"Tiroler Tageszeitung" Kommentar: "Russen lachen über diese EU" (Von FRANK STAUD)

Der Konflikt um Georgien führt uns dramatisch vor Augen, warum die EU mehr denn je eine gemeinsame Sicherheits- und Außenpolitik benötigt - Ausgabe vom 1. September 2008

Innsbruck (OTS) - Russlands Präsident Dmitri Medwedew und Regierungschef Wladimir Putin werden vor dem heutigen EU-Gipfel in Brüssel schon zittern. Die Staats- und Regierungschefs der 27 Mitgliedsländer beraten nämlich, wie sie auf das Vorgehen Russlands in Georgien reagieren sollen.

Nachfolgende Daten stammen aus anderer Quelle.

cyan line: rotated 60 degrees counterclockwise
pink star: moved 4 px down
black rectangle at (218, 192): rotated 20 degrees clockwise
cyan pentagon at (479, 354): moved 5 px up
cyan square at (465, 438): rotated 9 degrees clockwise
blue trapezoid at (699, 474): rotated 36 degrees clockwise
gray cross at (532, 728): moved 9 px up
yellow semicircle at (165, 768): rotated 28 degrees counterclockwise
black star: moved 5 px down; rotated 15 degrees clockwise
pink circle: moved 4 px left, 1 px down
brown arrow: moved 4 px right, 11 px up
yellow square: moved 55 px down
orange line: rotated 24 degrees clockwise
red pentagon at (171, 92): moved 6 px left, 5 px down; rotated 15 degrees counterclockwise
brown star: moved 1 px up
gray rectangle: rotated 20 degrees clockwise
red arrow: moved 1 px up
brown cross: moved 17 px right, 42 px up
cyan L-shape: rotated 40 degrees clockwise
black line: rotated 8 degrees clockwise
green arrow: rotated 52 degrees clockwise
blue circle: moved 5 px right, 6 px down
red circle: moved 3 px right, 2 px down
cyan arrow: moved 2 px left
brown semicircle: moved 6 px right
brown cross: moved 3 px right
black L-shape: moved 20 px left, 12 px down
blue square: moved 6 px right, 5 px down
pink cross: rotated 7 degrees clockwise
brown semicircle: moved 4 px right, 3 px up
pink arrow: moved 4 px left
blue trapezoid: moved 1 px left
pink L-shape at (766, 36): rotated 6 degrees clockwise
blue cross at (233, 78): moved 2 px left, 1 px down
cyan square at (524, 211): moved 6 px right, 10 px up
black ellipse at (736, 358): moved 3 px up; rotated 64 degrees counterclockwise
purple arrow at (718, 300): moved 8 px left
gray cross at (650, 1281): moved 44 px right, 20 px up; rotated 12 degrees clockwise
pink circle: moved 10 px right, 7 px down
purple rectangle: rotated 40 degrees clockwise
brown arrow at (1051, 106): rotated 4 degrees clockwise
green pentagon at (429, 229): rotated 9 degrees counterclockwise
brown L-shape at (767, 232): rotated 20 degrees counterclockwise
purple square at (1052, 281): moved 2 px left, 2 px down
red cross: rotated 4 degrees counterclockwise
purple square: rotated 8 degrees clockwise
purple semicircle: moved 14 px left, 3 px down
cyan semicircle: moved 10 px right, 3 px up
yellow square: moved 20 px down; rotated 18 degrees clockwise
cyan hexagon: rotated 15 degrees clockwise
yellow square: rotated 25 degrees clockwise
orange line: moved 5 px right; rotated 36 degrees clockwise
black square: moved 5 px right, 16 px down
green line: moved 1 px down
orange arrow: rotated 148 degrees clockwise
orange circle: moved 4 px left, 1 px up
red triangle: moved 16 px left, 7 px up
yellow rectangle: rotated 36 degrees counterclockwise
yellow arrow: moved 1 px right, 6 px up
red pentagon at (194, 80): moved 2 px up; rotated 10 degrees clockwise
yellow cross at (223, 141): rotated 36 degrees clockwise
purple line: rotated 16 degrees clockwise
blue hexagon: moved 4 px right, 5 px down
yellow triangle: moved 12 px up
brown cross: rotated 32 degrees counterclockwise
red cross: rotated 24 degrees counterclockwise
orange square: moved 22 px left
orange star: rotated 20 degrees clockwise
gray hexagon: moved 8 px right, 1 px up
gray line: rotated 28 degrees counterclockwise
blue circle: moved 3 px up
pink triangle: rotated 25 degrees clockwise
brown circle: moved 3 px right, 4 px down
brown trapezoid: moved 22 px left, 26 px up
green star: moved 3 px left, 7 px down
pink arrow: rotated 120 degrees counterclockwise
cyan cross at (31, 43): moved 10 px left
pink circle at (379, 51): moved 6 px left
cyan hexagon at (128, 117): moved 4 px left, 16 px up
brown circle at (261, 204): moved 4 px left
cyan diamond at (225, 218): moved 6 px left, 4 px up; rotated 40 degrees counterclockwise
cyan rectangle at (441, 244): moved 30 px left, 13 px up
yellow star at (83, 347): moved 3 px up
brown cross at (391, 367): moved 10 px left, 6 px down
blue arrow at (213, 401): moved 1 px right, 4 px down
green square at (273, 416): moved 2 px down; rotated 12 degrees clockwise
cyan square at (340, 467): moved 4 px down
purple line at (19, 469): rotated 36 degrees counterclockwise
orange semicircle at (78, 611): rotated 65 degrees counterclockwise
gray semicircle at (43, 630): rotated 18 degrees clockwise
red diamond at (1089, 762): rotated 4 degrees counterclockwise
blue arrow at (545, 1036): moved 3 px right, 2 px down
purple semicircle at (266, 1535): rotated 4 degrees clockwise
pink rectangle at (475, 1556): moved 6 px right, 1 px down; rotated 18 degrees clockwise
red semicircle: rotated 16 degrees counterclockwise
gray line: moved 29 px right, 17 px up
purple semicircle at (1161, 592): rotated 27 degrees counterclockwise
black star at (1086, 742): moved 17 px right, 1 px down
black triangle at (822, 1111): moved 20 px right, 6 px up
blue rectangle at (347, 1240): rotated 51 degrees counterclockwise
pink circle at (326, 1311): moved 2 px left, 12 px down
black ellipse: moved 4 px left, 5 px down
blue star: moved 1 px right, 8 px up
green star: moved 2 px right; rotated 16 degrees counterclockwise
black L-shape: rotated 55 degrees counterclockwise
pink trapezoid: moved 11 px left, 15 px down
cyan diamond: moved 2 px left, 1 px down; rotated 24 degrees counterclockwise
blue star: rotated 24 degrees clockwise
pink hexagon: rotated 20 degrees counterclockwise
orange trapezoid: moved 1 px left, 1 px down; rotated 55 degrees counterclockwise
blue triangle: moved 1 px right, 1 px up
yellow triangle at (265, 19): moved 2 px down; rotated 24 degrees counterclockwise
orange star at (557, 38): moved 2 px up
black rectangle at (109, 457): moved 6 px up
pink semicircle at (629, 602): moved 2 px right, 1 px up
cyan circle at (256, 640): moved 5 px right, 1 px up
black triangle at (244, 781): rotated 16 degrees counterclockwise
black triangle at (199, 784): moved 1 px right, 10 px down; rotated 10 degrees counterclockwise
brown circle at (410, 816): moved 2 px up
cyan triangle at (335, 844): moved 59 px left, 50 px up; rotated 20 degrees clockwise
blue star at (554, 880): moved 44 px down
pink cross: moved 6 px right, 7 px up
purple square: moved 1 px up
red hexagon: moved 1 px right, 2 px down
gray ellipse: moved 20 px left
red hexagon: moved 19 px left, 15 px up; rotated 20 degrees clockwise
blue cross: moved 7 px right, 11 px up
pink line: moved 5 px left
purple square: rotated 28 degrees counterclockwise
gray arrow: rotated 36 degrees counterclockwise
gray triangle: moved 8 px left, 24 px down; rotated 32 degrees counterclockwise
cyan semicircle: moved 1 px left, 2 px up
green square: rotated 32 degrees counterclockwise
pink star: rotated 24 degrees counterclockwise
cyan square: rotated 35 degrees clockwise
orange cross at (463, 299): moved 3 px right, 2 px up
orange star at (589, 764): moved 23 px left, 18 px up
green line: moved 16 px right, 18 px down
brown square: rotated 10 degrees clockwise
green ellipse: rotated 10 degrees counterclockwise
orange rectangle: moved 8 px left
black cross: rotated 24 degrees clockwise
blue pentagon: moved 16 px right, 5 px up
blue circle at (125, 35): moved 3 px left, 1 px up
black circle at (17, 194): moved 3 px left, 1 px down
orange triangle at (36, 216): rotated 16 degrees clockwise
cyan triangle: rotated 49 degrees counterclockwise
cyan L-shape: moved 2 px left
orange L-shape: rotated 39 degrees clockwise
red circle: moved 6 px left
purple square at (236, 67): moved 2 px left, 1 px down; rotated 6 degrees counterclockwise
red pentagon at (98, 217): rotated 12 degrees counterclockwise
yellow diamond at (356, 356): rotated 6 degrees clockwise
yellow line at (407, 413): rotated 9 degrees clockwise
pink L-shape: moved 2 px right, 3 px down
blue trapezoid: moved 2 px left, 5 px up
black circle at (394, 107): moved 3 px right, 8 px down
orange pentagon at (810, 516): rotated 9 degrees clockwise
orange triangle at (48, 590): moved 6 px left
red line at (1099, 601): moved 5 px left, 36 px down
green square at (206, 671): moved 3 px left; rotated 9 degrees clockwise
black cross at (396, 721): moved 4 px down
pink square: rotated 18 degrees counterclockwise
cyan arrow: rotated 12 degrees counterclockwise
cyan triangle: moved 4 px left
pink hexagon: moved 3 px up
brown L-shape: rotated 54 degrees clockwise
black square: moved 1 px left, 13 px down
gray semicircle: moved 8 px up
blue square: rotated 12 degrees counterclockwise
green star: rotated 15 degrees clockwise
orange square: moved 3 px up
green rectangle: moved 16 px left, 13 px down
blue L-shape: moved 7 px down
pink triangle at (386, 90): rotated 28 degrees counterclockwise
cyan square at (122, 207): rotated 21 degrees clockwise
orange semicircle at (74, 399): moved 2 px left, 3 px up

Es wird wohl nur zu einer verbalen Verurteilung des russischen Vorgehens kommen. Denn für echte Sanktionen fehlt dieser Europäischen Union der Mut. Das hat sie schon mehrfach bewiesen. Bestes Beispiel dafür waren die völlig überzogenen Reaktionen gegenüber Österreich nach der Koalition von Wolfgang Schüssel mit der damaligen FPÖ Jörg Haiders.

Als ein Jahr später Medienzar Silvio Berlusconi ebenfalls eine rechte Allianz in Italien als Regierungschef anführte, schien das den mächtigen Ländern wie Deutschland oder Frankreich egal zu sein. Denn Italien war natürlich ein EU-Mitglied von ganz anderer Dimension.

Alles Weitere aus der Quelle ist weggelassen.